Since He is the Spirit of Truth, whosoever faileth by weakness or ignorance may perhaps have some excuse before Almighty God; but he who resists the truth through malice and turns away from it, sins most grievously against the Holy Ghost. In our days this sin has become so frequent that those dark times seem to have come which were foretold by Saint Paul, in which men, blinded by the just judgment of God, should take falsehood for truth, and should believe in “the prince of this world,” who is a liar and the father thereof, as a teacher of truth: “God shall send them the operation of error, to believe lying (2 Thess. 2:10). In the last times some shall depart from the faith, giving heed to spirits of error and the doctrines of devils” (1 Tim. 4:1).
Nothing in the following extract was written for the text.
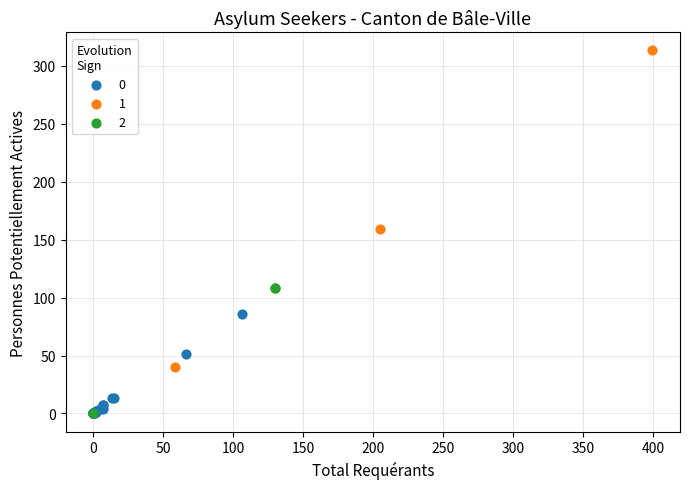

Which series has the largest Y range (max minus min)?

1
But since the Holy Ghost, as We have said, dwells in us as in His temple, We must repeat the warning of the Apostle: “Grieve not the Holy Spirit of God, whereby you are sealed” (Eph. 4:30). Nor is it enough to fly from sin; every Christian ought to shine with the splendour of virtue so as to be pleasing to so great and so beneficent a guest; and first of all with chastity and holiness, for chaste and holy things befit the temple. Hence the words of the Apostle: “Know you not that you are the temple of God, and that the Spirit of God dwelleth in you? But if any man violate the temple of God, him shall God destroy. For the temple of God is holy, which you are” (1 Cor. 3:16-17): a terrible, indeed, but a just warning.
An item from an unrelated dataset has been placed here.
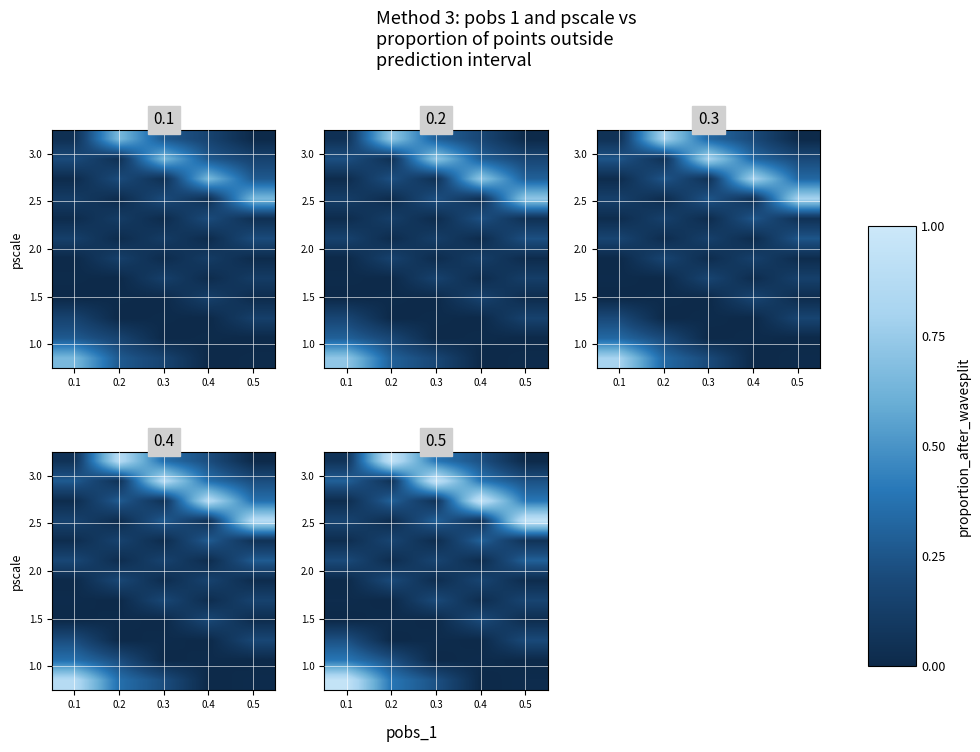

At which category is the sum across all series the highest?

0.1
The Holy Ghost speaks not of Himself, but of Christ. The Holy Ghost makes the Word audible in every human heart. Men, even churchmen, may harden their hearts to the voice of the Word, but the Holy Ghost will not be silenced: not by the infernal din of the media, nor by the lying discourses of political demagogues, nor by those who teach the doctrines of devils from high places, nor even by the iniquitous legislation of nations. The Holy Ghost reduces to silence every specious argument, every appeal for cowardly compromise, and every distortion of the Gospel. The Holy Ghost comes to those who call upon Him. He comes as the Paraclete to stand close by the side of all who entrust themselves to His divine assistance. The Holy Ghost will, I am confident, descend afresh even upon Ireland, provided that we, like the Apostles in the Cenacle, “persevere in prayer with Mary, the Mother of Jesus” (Acts 1:14) . The edict of Pope Leo XIII has not been abrogated. It is, I believe, more actual and relevant today than when first it was promulgated one–hundred–twenty–one years ago:

We decree and command that throughout the whole Catholic Church, this year and in every subsequent year, a Novena shall take place before Whit Sunday, in all parish churches, and also, if the local Ordinaries think fit, in other churches and oratories.

“The things that are to come, He shall show you”, says the Lord. “He shall glorify Me: because He shall receive of Mine and shall show it to you” (John 16:13–14). May it be given to all Ireland to see all that the Holy Ghost would show us and, like the Virgin Mary, to bow humbly beneath His glorious overshadowing.